Additionally, the Indictment alleges that, between 2012 and January 2014, Amaral conspired to and did fraudulently charge farmers “handling fees” based on false statements that their cattle had died or been condemned, when in fact he knew that the cattle had been sold for human consumption.
As a result of this investigation, in February 2014, Rancho voluntarily recalled approximately 8.7 million pounds of beef products.
Amaral’s and Corda’s initial appearances on the Indictment took place this morning in federal court in San Francisco. Amaral has been released on a $50,000 secured bond, and Corda was scheduled for a bond hearing today at 1:30 p.m. before U.S. Magistrate Judge Laurel Beeler. Singleton’s initial appearance on the Information is scheduled for Friday, Aug. 22, 2014, at 9:30 a.m. before U.S. Magistrate Judge Nathanael Cousins in San Francisco. Cabrera has not yet made his initial appearance.
The maximum statutory penalties for conspiracy to distribute adulterated meat are 5 years’ imprisonment, 3 years’ supervised release, a $250,000 fine, and a $100 special assessment. The maximum statutory penalties for fraudulent distribution of adulterated meat are 3 years’ imprisonment, 1 year supervised release, a $10,000 fine, and a $100 special assessment. The maximum statutory penalties for mail fraud and mail fraud conspiracy are 20 years’ imprisonment, 3 years’ supervised release, a $250,000 fine, and a $100 special assessment. Notwithstanding these statutory maximums, any sentence imposed by the court following conviction would take into consideration the U.S. Sentencing Guidelines and the federal statute governing imposition of a sentence, 18 U.S.C. § 3553. In addition, an indictment merely alleges that crimes have been committed. All defendants are presumed innocent until proven guilty beyond a reasonable doubt.

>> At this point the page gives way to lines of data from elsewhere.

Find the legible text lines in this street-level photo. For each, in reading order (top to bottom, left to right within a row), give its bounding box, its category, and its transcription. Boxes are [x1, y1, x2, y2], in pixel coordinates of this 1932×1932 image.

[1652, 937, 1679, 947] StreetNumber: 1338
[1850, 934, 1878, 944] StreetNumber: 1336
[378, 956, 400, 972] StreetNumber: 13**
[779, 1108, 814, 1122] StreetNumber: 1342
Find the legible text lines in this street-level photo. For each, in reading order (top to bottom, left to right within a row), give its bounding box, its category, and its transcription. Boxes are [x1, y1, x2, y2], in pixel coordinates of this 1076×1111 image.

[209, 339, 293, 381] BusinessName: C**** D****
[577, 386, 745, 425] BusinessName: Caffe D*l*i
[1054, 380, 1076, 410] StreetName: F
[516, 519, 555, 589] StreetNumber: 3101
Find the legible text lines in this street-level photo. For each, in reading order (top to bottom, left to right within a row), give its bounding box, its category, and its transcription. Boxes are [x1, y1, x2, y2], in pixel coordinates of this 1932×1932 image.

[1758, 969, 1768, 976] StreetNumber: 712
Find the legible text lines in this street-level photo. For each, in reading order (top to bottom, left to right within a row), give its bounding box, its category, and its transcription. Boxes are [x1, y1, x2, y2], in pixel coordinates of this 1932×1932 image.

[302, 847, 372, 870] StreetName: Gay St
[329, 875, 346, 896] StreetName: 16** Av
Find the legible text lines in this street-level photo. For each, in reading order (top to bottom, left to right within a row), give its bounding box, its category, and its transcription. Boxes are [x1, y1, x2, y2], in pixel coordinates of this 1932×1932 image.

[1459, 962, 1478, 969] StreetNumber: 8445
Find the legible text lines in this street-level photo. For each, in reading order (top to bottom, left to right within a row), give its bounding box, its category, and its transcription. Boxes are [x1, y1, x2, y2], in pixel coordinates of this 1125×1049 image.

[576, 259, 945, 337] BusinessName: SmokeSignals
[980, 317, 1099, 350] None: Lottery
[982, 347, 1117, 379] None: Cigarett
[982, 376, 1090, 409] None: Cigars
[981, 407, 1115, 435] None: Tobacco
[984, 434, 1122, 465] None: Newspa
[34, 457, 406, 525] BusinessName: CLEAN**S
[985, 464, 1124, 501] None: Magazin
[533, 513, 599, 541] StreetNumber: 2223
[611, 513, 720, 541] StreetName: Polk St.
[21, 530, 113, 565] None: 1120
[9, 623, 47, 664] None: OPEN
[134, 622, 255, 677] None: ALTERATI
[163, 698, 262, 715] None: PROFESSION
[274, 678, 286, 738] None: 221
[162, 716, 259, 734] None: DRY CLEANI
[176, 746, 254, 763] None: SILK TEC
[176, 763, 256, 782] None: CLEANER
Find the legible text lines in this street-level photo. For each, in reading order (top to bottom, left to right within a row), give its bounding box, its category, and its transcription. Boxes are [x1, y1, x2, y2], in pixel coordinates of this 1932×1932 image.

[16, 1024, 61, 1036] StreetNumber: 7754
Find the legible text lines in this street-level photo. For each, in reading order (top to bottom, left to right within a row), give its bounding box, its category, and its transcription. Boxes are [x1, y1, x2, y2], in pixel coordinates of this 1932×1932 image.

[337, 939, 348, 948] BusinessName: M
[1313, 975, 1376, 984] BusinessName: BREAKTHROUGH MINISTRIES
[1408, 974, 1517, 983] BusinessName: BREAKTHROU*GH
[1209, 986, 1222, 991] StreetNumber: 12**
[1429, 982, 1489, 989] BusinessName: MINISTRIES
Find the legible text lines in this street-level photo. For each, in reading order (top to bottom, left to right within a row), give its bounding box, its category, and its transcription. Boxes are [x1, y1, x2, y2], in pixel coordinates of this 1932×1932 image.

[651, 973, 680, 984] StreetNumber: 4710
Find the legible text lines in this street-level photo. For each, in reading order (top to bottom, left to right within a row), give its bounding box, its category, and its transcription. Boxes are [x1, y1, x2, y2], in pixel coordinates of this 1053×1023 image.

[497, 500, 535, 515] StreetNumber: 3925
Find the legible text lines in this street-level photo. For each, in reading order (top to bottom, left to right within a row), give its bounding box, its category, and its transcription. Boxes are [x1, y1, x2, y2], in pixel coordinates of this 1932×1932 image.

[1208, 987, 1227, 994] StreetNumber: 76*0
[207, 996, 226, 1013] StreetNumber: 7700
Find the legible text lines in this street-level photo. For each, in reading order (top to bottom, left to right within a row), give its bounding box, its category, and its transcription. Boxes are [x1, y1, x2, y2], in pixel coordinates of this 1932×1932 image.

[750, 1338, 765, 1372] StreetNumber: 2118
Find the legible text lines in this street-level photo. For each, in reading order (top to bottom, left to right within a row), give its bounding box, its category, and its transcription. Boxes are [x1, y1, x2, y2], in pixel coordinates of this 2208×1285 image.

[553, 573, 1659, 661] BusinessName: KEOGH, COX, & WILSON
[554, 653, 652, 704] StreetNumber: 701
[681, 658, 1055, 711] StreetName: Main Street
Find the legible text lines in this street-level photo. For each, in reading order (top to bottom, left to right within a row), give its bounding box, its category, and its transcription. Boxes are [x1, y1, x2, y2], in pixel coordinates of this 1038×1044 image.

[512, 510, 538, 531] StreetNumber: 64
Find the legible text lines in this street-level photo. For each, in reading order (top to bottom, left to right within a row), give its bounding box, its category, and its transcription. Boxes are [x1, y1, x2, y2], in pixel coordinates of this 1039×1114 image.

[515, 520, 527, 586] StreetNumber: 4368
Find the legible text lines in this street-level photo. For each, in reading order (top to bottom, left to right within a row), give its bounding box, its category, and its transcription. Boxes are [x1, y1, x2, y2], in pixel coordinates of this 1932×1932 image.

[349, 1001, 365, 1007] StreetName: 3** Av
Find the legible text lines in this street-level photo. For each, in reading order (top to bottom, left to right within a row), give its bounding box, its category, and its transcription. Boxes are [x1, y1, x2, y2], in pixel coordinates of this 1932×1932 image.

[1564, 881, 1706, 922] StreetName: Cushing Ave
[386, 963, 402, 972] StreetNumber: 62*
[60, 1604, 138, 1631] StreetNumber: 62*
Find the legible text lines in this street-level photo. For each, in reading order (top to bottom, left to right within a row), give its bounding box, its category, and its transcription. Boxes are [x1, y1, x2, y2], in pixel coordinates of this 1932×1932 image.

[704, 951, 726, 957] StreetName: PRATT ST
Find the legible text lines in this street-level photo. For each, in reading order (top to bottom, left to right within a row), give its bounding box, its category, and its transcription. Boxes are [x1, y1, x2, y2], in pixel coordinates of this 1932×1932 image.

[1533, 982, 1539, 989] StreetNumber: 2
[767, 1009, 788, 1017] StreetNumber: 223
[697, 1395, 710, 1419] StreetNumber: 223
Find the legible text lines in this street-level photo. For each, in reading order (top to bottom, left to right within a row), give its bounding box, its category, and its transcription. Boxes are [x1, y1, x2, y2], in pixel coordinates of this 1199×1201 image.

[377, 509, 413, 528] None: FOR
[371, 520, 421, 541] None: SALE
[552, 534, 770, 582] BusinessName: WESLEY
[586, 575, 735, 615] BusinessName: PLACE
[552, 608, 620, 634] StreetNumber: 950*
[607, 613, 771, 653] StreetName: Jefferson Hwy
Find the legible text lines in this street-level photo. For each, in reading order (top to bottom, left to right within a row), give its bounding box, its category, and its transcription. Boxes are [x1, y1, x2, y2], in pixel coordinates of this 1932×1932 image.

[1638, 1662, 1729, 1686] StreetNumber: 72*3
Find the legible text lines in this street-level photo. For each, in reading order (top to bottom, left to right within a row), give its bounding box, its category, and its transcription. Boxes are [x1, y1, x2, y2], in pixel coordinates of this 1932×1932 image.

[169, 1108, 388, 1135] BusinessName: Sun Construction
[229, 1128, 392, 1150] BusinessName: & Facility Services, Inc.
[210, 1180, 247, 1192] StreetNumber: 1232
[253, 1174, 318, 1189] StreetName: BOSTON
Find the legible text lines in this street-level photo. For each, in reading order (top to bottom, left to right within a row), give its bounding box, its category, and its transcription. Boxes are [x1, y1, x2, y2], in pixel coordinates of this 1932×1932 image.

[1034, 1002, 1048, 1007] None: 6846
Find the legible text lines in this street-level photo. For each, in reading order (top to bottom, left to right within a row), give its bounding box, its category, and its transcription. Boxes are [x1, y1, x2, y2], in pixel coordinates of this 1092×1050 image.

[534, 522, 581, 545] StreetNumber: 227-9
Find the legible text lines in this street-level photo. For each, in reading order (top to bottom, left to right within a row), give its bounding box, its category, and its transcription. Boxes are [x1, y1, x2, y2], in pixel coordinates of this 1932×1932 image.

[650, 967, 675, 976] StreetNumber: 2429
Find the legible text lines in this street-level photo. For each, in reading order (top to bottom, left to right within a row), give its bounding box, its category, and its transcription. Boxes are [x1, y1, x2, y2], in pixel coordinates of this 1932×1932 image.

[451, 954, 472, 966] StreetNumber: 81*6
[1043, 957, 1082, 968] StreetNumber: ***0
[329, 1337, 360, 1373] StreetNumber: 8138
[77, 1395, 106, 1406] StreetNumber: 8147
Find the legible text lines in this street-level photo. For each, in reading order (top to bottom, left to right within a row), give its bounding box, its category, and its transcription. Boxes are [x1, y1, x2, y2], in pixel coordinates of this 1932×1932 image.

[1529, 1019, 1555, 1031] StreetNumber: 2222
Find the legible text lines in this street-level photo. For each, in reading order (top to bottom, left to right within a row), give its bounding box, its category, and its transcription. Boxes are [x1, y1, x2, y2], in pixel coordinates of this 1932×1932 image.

Hartley M.K. West is the Assistant U.S. Attorney who is prosecuting this case with the assistance of Rosario Calderon. The prosecution is the result of an investigation by agents of the USDA’s Office of Inspector General, Investigations, and USDA’s Food Safety Inspection Service, Office of Investigation, Enforcement and Audit, Compliance and Investigations.